Problem description:
Print out every entry that follows, exactly as written.
◇ ◇ ◇ ◇
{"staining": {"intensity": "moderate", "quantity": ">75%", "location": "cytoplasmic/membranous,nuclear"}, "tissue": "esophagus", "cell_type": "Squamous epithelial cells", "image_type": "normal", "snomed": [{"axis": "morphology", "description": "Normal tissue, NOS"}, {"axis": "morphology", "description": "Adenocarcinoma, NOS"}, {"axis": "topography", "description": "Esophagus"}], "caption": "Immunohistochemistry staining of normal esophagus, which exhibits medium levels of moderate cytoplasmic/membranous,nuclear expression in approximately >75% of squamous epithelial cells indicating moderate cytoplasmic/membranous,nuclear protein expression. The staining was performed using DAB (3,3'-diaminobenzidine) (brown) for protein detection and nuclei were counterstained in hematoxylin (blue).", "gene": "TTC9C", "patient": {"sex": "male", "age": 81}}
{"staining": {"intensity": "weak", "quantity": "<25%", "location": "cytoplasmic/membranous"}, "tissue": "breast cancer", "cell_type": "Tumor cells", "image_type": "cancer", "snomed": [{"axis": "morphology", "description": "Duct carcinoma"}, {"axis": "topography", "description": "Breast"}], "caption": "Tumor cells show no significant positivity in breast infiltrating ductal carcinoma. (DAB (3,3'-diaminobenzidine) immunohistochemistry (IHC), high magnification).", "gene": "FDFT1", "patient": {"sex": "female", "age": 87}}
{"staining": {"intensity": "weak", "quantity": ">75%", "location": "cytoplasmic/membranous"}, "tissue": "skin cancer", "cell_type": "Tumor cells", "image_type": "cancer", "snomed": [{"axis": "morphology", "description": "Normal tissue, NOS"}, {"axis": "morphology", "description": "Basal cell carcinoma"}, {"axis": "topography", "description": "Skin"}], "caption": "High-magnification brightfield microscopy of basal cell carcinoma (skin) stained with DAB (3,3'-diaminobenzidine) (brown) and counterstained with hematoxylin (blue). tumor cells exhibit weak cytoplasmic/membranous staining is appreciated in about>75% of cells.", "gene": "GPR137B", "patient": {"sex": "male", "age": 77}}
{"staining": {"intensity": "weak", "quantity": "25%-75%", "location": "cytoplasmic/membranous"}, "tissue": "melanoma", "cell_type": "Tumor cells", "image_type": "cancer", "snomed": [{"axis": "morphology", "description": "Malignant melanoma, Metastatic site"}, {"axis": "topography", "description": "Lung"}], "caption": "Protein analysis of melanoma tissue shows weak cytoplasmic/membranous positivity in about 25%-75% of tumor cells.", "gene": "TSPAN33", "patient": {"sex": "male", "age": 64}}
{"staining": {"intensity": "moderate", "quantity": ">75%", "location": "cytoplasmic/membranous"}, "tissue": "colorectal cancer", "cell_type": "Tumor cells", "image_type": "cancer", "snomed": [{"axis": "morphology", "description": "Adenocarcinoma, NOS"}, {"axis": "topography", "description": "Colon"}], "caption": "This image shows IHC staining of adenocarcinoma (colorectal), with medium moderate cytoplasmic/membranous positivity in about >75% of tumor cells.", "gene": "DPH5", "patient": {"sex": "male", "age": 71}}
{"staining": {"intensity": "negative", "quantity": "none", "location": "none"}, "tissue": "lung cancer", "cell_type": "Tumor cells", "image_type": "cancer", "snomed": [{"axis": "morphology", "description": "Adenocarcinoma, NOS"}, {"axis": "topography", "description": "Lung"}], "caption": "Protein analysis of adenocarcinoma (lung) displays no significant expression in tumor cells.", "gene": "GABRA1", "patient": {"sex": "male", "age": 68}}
◇ ◇ ◇ ◇
Result:
{"staining": {"intensity": "moderate", "quantity": ">75%", "location": "cytoplasmic/membranous,nuclear"}, "tissue": "esophagus", "cell_type": "Squamous epithelial cells", "image_type": "normal", "snomed": [{"axis": "morphology", "description": "Normal tissue, NOS"}, {"axis": "morphology", "description": "Adenocarcinoma, NOS"}, {"axis": "topography", "description": "Esophagus"}], "caption": "Immunohistochemistry staining of normal esophagus, which exhibits medium levels of moderate cytoplasmic/membranous,nuclear expression in approximately >75% of squamous epithelial cells indicating moderate cytoplasmic/membranous,nuclear protein expression. The staining was performed using DAB (3,3'-diaminobenzidine) (brown) for protein detection and nuclei were counterstained in hematoxylin (blue).", "gene": "TTC9C", "patient": {"sex": "male", "age": 81}}
{"staining": {"intensity": "weak", "quantity": "<25%", "location": "cytoplasmic/membranous"}, "tissue": "breast cancer", "cell_type": "Tumor cells", "image_type": "cancer", "snomed": [{"axis": "morphology", "description": "Duct carcinoma"}, {"axis": "topography", "description": "Breast"}], "caption": "Tumor cells show no significant positivity in breast infiltrating ductal carcinoma. (DAB (3,3'-diaminobenzidine) immunohistochemistry (IHC), high magnification).", "gene": "FDFT1", "patient": {"sex": "female", "age": 87}}
{"staining": {"intensity": "weak", "quantity": ">75%", "location": "cytoplasmic/membranous"}, "tissue": "skin cancer", "cell_type": "Tumor cells", "image_type": "cancer", "snomed": [{"axis": "morphology", "description": "Normal tissue, NOS"}, {"axis": "morphology", "description": "Basal cell carcinoma"}, {"axis": "topography", "description": "Skin"}], "caption": "High-magnification brightfield microscopy of basal cell carcinoma (skin) stained with DAB (3,3'-diaminobenzidine) (brown) and counterstained with hematoxylin (blue). tumor cells exhibit weak cytoplasmic/membranous staining is appreciated in about>75% of cells.", "gene": "GPR137B", "patient": {"sex": "male", "age": 77}}
{"staining": {"intensity": "weak", "quantity": "25%-75%", "location": "cytoplasmic/membranous"}, "tissue": "melanoma", "cell_type": "Tumor cells", "image_type": "cancer", "snomed": [{"axis": "morphology", "description": "Malignant melanoma, Metastatic site"}, {"axis": "topography", "description": "Lung"}], "caption": "Protein analysis of melanoma tissue shows weak cytoplasmic/membranous positivity in about 25%-75% of tumor cells.", "gene": "TSPAN33", "patient": {"sex": "male", "age": 64}}
{"staining": {"intensity": "moderate", "quantity": ">75%", "location": "cytoplasmic/membranous"}, "tissue": "colorectal cancer", "cell_type": "Tumor cells", "image_type": "cancer", "snomed": [{"axis": "morphology", "description": "Adenocarcinoma, NOS"}, {"axis": "topography", "description": "Colon"}], "caption": "This image shows IHC staining of adenocarcinoma (colorectal), with medium moderate cytoplasmic/membranous positivity in about >75% of tumor cells.", "gene": "DPH5", "patient": {"sex": "male", "age": 71}}
{"staining": {"intensity": "negative", "quantity": "none", "location": "none"}, "tissue": "lung cancer", "cell_type": "Tumor cells", "image_type": "cancer", "snomed": [{"axis": "morphology", "description": "Adenocarcinoma, NOS"}, {"axis": "topography", "description": "Lung"}], "caption": "Protein analysis of adenocarcinoma (lung) displays no significant expression in tumor cells.", "gene": "GABRA1", "patient": {"sex": "male", "age": 68}}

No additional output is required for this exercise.